The Ministry of Corporate Affairs (the MCA) vide the Companies (Incorporation) Amendment Rules, 2019 read with the Companies (Incorporation) (Fourth Amendment) Rules, 2019 had introduced Form INC-22A ACTIVE mandating the Companies to file particulars of the Company and its registered office on or before 15 June 2019. If any company fails to file the said form within the due date, the status of the Company will be marked as “ACTIVE non-compliant”.

In addition to the above amendment, the MCA has amended the Companies (Appointment and Qualification of Directors) Rules, 2014 by inserting new rule 12B. Consequent to this amendment now the status of Director Identification Number (DIN) of those “Active non-compliant” companies will also be marked as “Director of ACTIVE non-compliant company”. The DIN status can be changed to “Director of ACTIVE compliant company”, only after filing of form INC-22A ACTIVE.

Consequences of non-filing of Form INC -22A ACTIVEon or before 15 June 2019:

(i) Penalty of INR 10,000 shall have to be paid.

(ii)  DIN of the Directors shall be marked as “Director of ACTIVE non-compliant company

(iii) The Companies are unable to file the following forms with the MCA, unless Form INC-22A ACTIVE is filed:

  • Form SH-07 (Change in Authorized Capital);
  • Form PAS-03 (Change in Paid-up Capital);
  • Form DIR-12 (Changes in Director except cessation);
  • Form INC-22 (Change in Registered Office);
  • Form INC-28 (Amalgamation, de-merger)

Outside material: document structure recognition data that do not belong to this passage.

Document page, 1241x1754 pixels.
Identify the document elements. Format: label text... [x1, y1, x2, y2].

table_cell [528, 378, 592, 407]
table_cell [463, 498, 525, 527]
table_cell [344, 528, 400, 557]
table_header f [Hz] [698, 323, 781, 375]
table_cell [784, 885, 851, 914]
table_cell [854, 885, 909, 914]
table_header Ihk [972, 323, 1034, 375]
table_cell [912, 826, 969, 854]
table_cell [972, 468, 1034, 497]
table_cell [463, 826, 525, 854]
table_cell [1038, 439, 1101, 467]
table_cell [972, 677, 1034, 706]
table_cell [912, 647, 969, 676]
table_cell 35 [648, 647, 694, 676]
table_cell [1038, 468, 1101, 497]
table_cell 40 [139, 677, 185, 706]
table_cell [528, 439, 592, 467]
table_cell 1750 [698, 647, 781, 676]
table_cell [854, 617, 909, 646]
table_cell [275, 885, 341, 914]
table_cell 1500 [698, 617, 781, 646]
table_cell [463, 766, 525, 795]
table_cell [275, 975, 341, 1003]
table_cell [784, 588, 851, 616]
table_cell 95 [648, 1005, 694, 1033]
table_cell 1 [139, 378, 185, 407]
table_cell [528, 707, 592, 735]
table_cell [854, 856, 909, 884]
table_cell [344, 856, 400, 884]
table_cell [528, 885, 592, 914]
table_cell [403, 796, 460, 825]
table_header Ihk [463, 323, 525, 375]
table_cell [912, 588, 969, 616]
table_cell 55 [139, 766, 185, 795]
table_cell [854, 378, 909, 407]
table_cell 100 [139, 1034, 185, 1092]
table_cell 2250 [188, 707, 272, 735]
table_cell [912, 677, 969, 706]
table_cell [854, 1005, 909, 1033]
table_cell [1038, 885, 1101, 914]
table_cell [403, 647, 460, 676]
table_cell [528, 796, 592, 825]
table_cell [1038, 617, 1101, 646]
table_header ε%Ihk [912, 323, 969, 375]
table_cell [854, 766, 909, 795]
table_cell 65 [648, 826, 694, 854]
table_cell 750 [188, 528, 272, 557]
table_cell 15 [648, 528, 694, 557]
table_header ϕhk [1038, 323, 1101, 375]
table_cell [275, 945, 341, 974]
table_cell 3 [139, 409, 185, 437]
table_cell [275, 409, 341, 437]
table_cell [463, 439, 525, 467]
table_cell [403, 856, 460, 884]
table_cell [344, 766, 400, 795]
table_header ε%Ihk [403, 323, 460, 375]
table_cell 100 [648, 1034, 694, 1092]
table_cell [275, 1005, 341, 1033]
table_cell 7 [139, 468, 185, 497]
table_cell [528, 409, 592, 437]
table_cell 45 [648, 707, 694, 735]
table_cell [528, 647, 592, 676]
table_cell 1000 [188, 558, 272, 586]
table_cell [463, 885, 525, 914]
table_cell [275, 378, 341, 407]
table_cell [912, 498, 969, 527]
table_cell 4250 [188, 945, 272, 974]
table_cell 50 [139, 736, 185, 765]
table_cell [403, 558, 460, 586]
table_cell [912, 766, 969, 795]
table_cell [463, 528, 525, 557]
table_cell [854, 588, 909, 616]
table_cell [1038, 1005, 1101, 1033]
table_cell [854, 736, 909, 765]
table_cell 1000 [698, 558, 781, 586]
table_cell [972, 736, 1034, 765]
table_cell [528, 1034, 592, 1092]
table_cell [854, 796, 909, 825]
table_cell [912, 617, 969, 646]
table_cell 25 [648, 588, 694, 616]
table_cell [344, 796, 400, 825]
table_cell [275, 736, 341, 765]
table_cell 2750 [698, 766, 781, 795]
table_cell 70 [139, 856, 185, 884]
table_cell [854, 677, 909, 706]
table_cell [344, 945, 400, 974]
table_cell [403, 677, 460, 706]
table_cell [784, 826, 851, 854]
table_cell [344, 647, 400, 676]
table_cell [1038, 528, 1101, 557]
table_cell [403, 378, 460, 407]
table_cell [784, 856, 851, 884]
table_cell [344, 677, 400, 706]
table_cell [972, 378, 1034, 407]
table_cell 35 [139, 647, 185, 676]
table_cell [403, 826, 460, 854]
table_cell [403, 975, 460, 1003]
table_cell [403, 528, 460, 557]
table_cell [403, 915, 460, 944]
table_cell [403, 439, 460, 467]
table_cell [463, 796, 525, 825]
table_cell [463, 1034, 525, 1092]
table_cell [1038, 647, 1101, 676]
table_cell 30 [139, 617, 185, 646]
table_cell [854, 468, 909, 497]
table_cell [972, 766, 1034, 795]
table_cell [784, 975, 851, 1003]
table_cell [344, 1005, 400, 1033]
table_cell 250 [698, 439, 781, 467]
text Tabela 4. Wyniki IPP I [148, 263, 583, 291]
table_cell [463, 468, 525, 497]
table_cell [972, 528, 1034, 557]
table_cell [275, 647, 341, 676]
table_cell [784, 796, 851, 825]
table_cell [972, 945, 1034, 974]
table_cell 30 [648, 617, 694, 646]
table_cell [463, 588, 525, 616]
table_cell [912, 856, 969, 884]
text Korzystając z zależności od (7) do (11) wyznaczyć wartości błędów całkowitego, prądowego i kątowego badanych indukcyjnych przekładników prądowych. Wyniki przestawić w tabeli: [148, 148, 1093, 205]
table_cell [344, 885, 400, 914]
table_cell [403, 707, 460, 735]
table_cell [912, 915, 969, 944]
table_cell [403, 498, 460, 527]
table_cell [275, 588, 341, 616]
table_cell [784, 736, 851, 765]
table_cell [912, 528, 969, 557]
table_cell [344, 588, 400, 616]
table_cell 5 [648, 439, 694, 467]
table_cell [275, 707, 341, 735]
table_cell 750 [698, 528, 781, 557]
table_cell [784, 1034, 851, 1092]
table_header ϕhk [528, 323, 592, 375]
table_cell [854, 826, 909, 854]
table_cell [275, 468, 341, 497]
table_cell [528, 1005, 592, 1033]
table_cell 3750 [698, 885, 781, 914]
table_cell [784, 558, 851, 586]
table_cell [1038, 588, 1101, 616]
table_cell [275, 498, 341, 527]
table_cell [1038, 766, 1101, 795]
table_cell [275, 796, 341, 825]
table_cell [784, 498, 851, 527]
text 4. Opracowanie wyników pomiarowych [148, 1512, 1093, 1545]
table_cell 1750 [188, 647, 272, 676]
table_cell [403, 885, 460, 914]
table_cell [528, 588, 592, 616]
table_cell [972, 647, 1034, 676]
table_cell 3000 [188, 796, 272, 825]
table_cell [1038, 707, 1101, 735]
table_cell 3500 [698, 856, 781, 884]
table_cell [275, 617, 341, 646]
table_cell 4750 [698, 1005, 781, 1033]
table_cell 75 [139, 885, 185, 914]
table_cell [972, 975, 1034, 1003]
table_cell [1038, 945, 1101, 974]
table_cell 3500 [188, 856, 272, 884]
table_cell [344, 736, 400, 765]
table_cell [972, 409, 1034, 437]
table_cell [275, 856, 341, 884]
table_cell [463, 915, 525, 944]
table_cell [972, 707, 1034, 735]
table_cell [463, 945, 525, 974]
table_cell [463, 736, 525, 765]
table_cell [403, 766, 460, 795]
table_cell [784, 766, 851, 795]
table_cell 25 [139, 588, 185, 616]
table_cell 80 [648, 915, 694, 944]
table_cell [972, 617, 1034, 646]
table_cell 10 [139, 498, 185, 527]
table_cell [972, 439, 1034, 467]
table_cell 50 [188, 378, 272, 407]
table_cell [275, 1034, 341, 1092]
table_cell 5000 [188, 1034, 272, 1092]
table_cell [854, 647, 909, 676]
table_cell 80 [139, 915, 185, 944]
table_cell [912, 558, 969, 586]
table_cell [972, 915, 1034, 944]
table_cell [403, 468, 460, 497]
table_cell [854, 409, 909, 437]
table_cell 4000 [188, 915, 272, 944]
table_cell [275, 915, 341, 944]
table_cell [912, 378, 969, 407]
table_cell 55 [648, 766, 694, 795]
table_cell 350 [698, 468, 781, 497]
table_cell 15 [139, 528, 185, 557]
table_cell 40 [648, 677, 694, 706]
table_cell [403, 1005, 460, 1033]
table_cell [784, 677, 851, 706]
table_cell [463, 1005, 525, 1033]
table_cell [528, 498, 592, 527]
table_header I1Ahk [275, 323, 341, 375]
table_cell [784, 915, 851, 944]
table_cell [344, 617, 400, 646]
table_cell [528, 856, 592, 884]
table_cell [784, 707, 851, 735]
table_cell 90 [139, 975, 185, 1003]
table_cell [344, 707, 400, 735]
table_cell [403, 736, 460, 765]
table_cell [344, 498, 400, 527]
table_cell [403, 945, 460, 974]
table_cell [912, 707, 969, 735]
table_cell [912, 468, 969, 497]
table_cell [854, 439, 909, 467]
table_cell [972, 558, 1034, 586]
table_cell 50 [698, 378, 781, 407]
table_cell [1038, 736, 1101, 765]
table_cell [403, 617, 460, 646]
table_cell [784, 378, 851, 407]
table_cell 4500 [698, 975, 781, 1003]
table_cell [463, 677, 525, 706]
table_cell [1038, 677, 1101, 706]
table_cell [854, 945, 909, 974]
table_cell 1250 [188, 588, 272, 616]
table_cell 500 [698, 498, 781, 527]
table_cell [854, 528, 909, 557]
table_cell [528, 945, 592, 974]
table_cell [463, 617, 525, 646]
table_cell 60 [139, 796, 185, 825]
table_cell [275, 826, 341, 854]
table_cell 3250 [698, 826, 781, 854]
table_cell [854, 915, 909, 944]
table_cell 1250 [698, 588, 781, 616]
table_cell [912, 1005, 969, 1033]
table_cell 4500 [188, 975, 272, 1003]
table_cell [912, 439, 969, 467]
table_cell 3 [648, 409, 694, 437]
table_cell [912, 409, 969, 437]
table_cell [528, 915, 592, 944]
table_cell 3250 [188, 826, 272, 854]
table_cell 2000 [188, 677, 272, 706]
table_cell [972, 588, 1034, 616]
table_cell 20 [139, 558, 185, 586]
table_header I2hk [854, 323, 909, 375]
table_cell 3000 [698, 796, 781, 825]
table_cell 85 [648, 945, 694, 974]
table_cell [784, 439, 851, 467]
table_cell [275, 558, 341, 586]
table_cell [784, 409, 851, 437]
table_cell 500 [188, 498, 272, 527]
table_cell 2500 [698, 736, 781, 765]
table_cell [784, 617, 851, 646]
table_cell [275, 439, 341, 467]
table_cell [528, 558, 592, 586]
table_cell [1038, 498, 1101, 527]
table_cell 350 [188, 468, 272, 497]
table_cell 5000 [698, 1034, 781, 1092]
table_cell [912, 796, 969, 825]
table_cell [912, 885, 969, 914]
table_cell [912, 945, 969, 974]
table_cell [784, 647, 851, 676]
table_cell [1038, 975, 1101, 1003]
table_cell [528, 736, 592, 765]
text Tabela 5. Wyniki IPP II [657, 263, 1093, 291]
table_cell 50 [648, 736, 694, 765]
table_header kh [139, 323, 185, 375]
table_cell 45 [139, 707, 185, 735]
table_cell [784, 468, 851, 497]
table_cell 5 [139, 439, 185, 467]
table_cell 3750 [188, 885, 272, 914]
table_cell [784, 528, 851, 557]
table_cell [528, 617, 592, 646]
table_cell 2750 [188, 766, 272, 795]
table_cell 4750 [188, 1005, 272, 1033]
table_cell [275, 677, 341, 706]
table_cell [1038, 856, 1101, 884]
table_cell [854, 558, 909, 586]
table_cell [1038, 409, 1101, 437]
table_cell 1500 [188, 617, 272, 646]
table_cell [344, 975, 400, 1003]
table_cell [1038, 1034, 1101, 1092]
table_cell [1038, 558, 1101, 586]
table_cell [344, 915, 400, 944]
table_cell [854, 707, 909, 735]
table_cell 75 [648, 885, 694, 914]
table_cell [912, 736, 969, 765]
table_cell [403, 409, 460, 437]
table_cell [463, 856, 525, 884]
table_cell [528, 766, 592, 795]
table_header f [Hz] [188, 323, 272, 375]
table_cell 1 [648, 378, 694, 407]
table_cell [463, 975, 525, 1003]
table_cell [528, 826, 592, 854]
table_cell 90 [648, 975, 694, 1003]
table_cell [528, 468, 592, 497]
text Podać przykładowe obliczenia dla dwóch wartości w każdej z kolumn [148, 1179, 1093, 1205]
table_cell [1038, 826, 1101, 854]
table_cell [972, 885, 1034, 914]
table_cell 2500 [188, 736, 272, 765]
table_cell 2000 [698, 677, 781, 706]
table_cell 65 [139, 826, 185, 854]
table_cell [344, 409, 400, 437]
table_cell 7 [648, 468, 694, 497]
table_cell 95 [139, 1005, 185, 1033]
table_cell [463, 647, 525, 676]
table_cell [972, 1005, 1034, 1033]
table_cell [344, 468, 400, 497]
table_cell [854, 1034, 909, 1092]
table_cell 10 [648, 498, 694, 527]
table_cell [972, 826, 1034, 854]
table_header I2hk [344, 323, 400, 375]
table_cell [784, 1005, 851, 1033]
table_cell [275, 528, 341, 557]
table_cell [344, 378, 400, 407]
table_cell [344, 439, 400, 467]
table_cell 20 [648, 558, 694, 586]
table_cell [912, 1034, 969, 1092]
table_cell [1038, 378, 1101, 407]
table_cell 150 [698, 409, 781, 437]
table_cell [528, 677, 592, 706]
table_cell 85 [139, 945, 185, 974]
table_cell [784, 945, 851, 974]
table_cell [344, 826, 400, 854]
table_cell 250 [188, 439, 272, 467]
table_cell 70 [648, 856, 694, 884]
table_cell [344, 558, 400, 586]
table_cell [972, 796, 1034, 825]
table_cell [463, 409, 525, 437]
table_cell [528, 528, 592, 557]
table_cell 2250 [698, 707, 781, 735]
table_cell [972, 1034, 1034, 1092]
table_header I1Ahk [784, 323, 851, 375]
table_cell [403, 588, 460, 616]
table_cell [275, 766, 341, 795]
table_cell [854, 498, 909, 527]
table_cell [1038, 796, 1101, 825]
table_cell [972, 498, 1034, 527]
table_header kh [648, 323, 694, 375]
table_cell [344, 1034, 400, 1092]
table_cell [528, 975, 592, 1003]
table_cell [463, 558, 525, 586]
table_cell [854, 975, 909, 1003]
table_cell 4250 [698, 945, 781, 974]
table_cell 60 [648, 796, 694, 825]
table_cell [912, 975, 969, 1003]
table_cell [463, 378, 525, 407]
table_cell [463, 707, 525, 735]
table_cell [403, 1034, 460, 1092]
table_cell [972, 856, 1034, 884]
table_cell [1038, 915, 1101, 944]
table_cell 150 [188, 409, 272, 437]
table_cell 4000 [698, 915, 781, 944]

Source: http://www.mca.gov.in/Ministry/pdf/CompaniesRules_16052019.pdf

 

 

Clarification on Form ADT-1 (Form for Appointment of Auditor) filed through GNL-2 during the period 1 April 2014 to 20 October 2014

The Ministry of Corporate Affairs (the MCA) had received representation from various stakeholders seeking for relaxation from payment of additional fee specifically with respect to filing e-form ADT-1 which was filed through Form GNL-2 during the period from 1 April 2014 to 20 October 2014 for appointment of Auditors for the period 2014 to 2019 as the e-form ADT-1 was not available for filing during the said period and consequent to this, companies were facing difficulties in filling the details of Auditor in e-form INC-22A Active (One time return to be filed by companies on details of registered office of the Company).

MCA has considered the matter and issued a General Circular on 13 May 2019 clarifying  that the companies which had filed Form ADT-1 through form GNL-2 during non-availability of e-form ADT-1 i.e, from 1 April 2014 to 20 October 2014 may file e-form ADT-1 for appointment of Auditor for the period upto 31 March 2019 without any fee till 15 June 2019.

Further, the Companies which had filed form ADT-1 through e-form GNL-2 even after the deployment of e-form ADT-1 will have to file the e-form ADT-1 now with additional fee.